It’s sometimes helpful to consider an offline analogy. If an eight year old was roaming around a community littering the place with pieces of paper with their personal data on – most people would rightly be concerned about that. Likewise, if a teenager left her contact details highlighting when her parents were out of the house in an adult club, we would be concerned. Our concerns would be for their safety, their wellbeing and their privacy. As offline, so online. If Paw Patrol is most watched on a streaming service, and the soundtrack for Glee or Frozen II is regularly requested from a smartspeaker, assumptions will be made about the ages of the occupants in that household. Add to that the insights from the online food shop and income brackets can be identified.
The question then becomes – if these data points exit about the home and its occupants are they shared elsewhere – does that matter?. One’s answer to that question may depend on one’s philosophical or political perspective. You could say yes it matters as I have no wish to share those details with a company over which I have no control or even insight to what use they put my data. You could equally say no, I have nothing to hide and I really love the personalisation that comes with being ‘known’ by brands. But the fundamental point here is that consumers / subscribers / viewers / voters, call them what you will, should be in a position to make an active choice and to do that, they have to have accurate, transparent and digestible information about what happens to their data.
Perhaps there are no clear cut yes or no answers here, more a recognition that this conversation has not been and is not being had, and yet our report suggests that the deployment of smart devices is set to increase and has been accelerated by the lockdown.
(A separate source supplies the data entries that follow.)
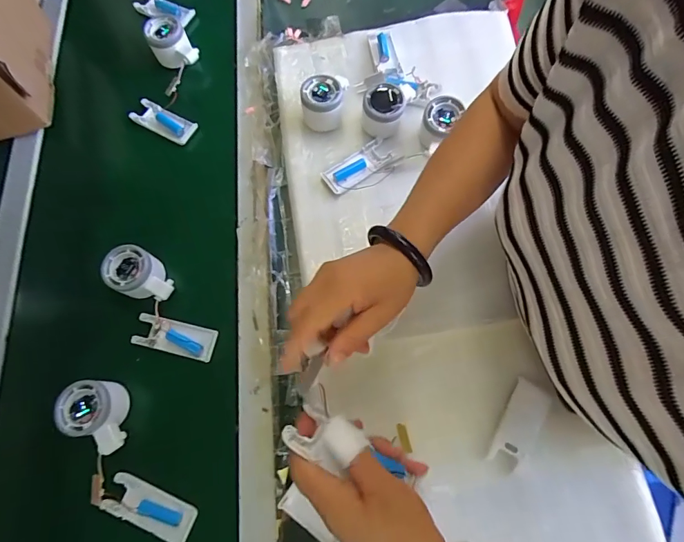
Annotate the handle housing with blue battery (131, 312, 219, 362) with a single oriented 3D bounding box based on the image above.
[{"bbox_3d":[-0.211,0.083,0.499,0.102,0.016,0.039,12,71,7],"label":"handle housing with blue battery"}]

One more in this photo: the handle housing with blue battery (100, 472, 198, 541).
[{"bbox_3d":[-0.214,0.267,0.442,0.104,0.018,0.040,20,72,9],"label":"handle housing with blue battery"}]

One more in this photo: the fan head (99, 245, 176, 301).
[{"bbox_3d":[-0.255,0.007,0.503,0.082,0.044,0.056,32,74,13],"label":"fan head"}]

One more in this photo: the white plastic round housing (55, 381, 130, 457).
[{"bbox_3d":[-0.285,0.169,0.454,0.056,0.044,0.081,-17,70,-4],"label":"white plastic round housing"}]

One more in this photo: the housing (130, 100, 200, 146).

How you get people to care about this is extremely tricky. From our experience of getting parents to engage in the online safety of their children – we know that there are four primary opportunities to attract their attention:
- When a new device is bought/brought home
- When a child gets their first mobile phone (usually around age 11)
- When something goes wrong / something has happened
- When a new app, platform or game is requested by a child.
At that point, parents either search online for information or ask the schools for help. It may be that the committee could use these insights in its report to call for:
- More information to be provided at the point of purchase
- More protection for minors
- Easily available and effect routes of redress
- Easily available information on how to prevent data leakage
However, getting parental attention on these issues is hard, expensive and requires dedicated sustained effort. We suspect driving awareness of data collection amongst the public will be equally if not more challenging and therefore suggest that in tandem with any public awareness campaign, companies are challenged to do more voluntarily, with further regulation a realistic prospect for non-compliance.